Thu Dec 13, 2007 11:29am EST

(Reuters) - U.N. prosecutor Carla del Ponte is about to bow out after eight years as the world's most powerful criminal lawyer.

World

Del Ponte helped the U.N. war crimes tribunal for the former Yugoslavia bring scores of suspects to court and became a champion of victims seeking justice.

Here are key details on Del Ponte.

* ROAD TO YUGOSLAVIA:

-- Born in Lugano on February 9, 1947, Del Ponte learned English in London before studying law in Berne and Geneva. She started a law career in her home town in 1975.

-- She became an investigating magistrate in 1981 and later joined the public prosecutor's office in Lugano. Del Ponte forged close links with Italian anti-Mafia judges like Giovanni Falcone and escaped a Sicily bomb attempt in 1989 while working with him. The Mafia blew up Falcone in 1992.
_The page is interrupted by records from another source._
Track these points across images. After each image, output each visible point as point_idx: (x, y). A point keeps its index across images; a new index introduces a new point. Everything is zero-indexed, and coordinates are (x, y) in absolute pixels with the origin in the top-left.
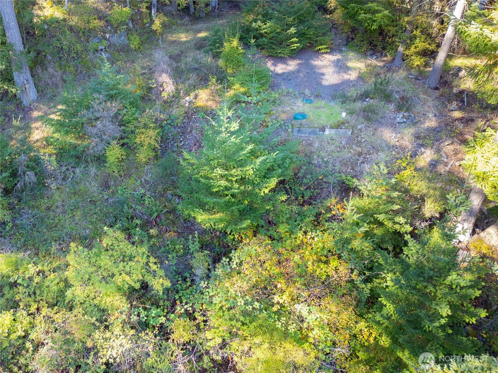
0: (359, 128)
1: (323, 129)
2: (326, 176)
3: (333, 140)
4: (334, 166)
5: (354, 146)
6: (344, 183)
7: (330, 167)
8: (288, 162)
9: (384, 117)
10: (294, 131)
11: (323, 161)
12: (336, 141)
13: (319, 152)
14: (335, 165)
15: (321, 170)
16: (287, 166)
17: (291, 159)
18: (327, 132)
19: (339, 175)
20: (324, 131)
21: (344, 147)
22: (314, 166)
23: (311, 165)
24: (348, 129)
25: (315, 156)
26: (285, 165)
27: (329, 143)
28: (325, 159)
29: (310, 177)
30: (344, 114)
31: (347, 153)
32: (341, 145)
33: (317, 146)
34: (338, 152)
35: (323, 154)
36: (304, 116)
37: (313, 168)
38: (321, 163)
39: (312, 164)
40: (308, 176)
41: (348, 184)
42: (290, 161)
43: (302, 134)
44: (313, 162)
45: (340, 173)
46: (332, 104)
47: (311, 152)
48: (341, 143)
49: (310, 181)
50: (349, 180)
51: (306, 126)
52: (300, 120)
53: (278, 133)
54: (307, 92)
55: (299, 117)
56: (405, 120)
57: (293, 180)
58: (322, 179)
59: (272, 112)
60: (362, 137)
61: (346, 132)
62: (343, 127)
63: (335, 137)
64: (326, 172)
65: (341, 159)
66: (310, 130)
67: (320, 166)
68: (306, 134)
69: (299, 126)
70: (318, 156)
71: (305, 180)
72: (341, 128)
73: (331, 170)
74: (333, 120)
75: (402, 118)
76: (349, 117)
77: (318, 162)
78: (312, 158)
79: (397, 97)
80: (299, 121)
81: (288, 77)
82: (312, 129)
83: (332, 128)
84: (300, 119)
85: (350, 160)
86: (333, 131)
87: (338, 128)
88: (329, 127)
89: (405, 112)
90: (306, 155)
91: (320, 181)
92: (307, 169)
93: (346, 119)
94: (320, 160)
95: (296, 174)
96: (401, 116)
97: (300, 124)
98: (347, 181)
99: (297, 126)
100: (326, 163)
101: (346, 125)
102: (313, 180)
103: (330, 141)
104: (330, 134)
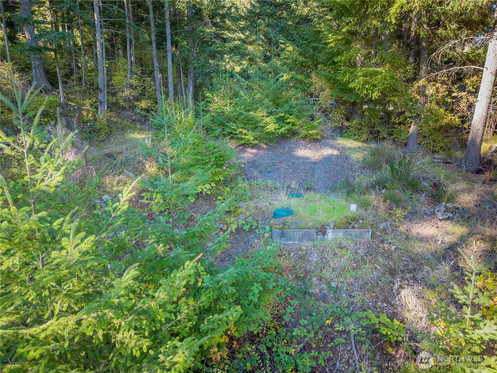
0: (381, 227)
1: (322, 230)
2: (339, 319)
3: (342, 248)
4: (351, 296)
5: (380, 259)
6: (375, 331)
7: (344, 300)
8: (256, 291)
9: (416, 212)
10: (274, 236)
11: (330, 288)
12: (347, 249)
13: (321, 271)
14: (353, 294)
15: (328, 306)
16: (255, 300)
17: (263, 283)
18: (330, 235)
19: (364, 314)
20: (324, 234)
21: (362, 259)
22: (313, 298)
23: (308, 297)
24: (364, 228)
25: (314, 279)
26: (250, 298)
27: (335, 254)
28: (333, 284)
29: (306, 322)
30: (353, 207)
31: (370, 270)
32: (359, 257)
33: (315, 259)
34: (354, 269)
35: (327, 274)
36: (289, 212)
37: (312, 303)
38: (326, 292)
39: (311, 295)
40: (303, 322)
41: (384, 332)
42: (261, 289)
43: (287, 240)
44: (311, 291)
45: (365, 310)
46: (332, 197)
47: (307, 272)
48: (357, 253)
49: (309, 332)
50: (384, 325)
51: (294, 227)
52: (283, 218)
53: (249, 241)
54: (294, 185)
55: (282, 214)
56: (450, 215)
57: (276, 330)
58: (331, 326)
59: (239, 211)
60: (390, 243)
61: (361, 234)
62: (356, 226)
63: (344, 243)
64: (339, 309)
65: (361, 282)
66: (301, 233)
67: (324, 299)
68: (294, 240)
69: (281, 226)
70: (320, 279)
71: (296, 332)
72: (353, 228)
73: (346, 305)
74: (337, 216)
75: (445, 212)
76: (362, 211)
77: (321, 290)
78: (308, 283)
79: (427, 185)
80: (281, 220)
81: (266, 169)
82: (304, 231)
83: (337, 227)
84: (282, 216)
85: (378, 283)
86: (340, 234)
87: (347, 228)
88: (332, 225)
89: (447, 203)
90: (297, 278)
91: (328, 330)
92: (300, 305)
93: (358, 213)
94: (324, 286)
95: (279, 318)
96: (443, 209)
97: (283, 223)
98: (382, 328)
99: (278, 226)
100: (336, 292)
101: (361, 221)
102: (313, 328)
103: (337, 251)
104: (335, 239)
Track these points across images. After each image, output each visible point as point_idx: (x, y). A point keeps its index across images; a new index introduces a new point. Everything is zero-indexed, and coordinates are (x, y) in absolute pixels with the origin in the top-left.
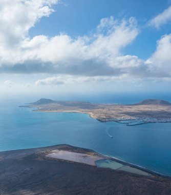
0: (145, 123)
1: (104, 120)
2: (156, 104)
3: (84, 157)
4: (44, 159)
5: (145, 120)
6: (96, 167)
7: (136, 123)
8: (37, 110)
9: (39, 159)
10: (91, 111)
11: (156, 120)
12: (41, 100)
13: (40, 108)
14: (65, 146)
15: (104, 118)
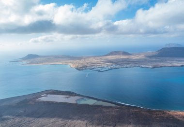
0: (112, 69)
1: (81, 69)
2: (119, 54)
3: (67, 98)
4: (35, 102)
5: (112, 67)
6: (76, 104)
7: (105, 70)
8: (25, 64)
9: (31, 103)
10: (70, 63)
11: (119, 66)
12: (29, 55)
13: (28, 62)
14: (51, 91)
15: (81, 67)
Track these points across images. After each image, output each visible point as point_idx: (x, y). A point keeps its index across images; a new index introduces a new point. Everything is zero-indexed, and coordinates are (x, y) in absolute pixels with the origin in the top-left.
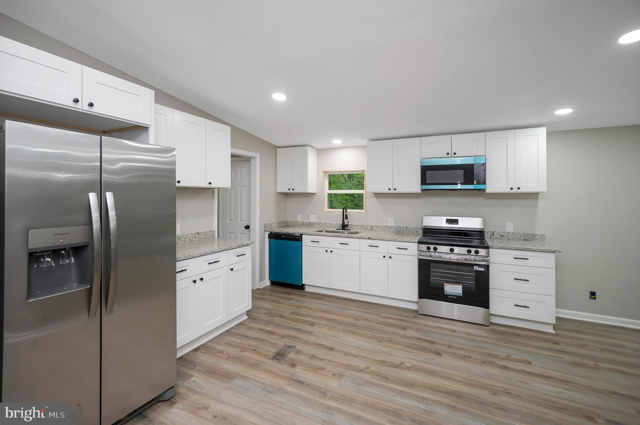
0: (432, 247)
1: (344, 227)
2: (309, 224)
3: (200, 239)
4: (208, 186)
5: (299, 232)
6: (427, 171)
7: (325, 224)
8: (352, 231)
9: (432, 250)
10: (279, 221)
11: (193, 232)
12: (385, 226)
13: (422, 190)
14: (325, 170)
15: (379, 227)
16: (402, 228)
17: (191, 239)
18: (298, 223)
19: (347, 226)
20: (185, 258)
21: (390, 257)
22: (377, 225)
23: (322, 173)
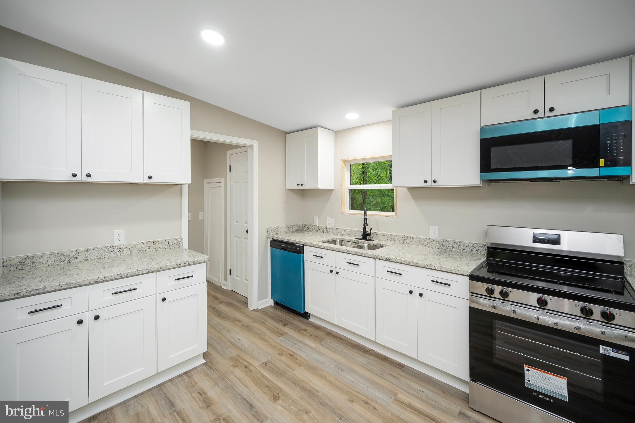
0: (498, 289)
1: (366, 236)
2: (325, 230)
3: (156, 249)
4: (147, 180)
5: (300, 242)
6: (492, 148)
7: (344, 230)
8: (376, 242)
9: (497, 294)
10: (289, 225)
11: (145, 241)
12: (425, 237)
13: (483, 181)
14: (344, 159)
15: (415, 240)
16: (451, 243)
17: (142, 249)
18: (314, 227)
19: (369, 234)
20: (58, 288)
21: (421, 295)
22: (412, 236)
23: (341, 163)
-- She took shooting lessons after Falcone was killed, but vowed never to carry a gun. She became Switzerland's top prosecutor in 1994, chasing the dirty money of cocaine cartels and indicting former Pakistan PM Benazir Bhutto for money laundering. She also froze assets of Italian suspects, including former Prime Minister Bettino Craxi.

* INTERNATIONAL CRIMINAL TRIBUNAL:

-- Del Ponte's style has not been to everyone's taste. Colleagues at the International Criminal Tribunal for former Yugoslavia went misty-eyed at the mention of her predecessor, Canadian Louise Arbour, from whom she took over in September 1999.

-- Where Arbour was a master of diplomatic persuasion, Del Ponte's from-the-hip salvoes ignore subtle political realities, some insiders have said.

-- Of the 161 people the court has indicted only four remain at large, two of them -- Bosnian Serb wartime leader Radovan Karadzic and his military chief Ratko Mladic -- are accused of genocide.

-- The high point for Del Ponte was the arrest of former Yugoslav President Slobodan Milosevic. His death in custody in 2006 before a verdict was her biggest defeat.